We have a problem!
I don’t think it’s a good thing when you fill your car with a gallon of antifreeze and it’s gone within two days…hmm.
Looks like old “booboo” is off to the shop for some fixer-uppin’. She needs a new water pump.
A little over a month ago, I stepped up onto a treadmill to start my C25k(Couch to 5k) plan of action. Day two of week two, I started experiencing extremely uncomfortable shin splints. My plans of running a 5k race (held this past Saturday, actually), had come to a screeching halt.
I tend to have a stubborn attempt at goals I want to accomplish, especially if they mean so much to me. I could have kept running despite the pain. But I took the wise way out and decided to take time off to heal my injury.

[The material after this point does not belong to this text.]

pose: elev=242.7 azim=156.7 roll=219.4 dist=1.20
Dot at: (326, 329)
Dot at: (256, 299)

I have spent way too much time in doctor offices and clinics this past year, and cannot risk another return. (you can learn more about this on my About Me page.) I fear they may greet me by my first name.
If you continue running while experiencing shin splints, you put yourself at risk of first: muscle trauma, and then eventually the constant pounding on your leg bones (bone trauma) will lead to small stress fractures in your tibia and fibula (your lower leg bones). Rest is needed to repair the cracks. Without the proper recovery measures taken, the cracks grow and become a fracture.
So this morning, I made C25k attempt #2 happen (I am determined!)
I admit, I’m shakin’ in my shoes to see the outcome or how far I can get this time. We will see…
Shin splints can be caused by many things:
- improper stretching
- lack of warm-up
- training too hard
- increasing mileage too quickly
- running or jumping on hard surfaces
- muscle imbalance between posterior and anterior leg
- worn out shoes that do not have enough support
- running tilted or slanted surfaces
- other biomechanical issues
I will have to take this one try at a time until I succeed with figuring out why I failed the first time-physically failed, that is.
I do believe and have been told that I am quite “heavy footed”. With this in mind I do think I need to change-up my gait. I tend to land on my heels instead of my forefeet and am paying much more attention to my landings and posture this time around so I hope it helps.
You can view a good video sample of before and after ”heel striking” here.
Also, I think I am due for a new pair of tennis shoes as well. You should replace your sneakers every 6 months.